Records supplied:

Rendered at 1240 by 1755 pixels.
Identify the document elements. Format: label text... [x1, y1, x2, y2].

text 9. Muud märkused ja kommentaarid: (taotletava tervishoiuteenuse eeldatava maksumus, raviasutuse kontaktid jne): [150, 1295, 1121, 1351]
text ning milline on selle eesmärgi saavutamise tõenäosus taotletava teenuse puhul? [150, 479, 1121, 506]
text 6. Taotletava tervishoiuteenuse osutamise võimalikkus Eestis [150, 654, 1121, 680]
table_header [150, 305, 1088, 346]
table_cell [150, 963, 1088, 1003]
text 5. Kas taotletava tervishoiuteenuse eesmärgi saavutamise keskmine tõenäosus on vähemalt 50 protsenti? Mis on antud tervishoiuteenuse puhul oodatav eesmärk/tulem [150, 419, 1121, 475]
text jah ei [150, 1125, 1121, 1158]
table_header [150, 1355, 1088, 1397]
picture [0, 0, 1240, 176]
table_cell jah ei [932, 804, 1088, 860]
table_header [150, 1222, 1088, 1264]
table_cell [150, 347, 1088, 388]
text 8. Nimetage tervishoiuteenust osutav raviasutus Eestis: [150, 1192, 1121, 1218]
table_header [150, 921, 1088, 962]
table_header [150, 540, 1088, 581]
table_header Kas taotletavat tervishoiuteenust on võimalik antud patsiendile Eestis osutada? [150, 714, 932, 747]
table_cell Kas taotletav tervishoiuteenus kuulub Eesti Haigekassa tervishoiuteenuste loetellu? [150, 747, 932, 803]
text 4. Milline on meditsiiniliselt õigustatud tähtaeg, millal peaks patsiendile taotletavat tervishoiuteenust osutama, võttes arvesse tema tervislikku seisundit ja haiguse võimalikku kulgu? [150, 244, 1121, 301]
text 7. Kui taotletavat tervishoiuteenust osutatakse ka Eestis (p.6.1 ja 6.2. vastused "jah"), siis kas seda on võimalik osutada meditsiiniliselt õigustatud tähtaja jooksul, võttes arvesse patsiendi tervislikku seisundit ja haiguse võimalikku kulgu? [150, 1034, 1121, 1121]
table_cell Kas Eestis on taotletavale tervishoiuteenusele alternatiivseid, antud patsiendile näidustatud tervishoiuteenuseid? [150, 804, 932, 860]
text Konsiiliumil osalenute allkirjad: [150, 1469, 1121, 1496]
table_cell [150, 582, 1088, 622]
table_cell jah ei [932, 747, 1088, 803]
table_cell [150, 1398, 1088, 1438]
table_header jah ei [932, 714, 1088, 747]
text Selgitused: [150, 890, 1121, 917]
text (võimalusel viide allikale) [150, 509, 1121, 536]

What you have to do:
Could you reproduce, character for character, the records from their first line through the line holding "Identify the document", inclusive?

Exercise answer:
Rendered at 1240 by 1755 pixels.
Identify the document elements. Format: label text... [x1, y1, x2, y2].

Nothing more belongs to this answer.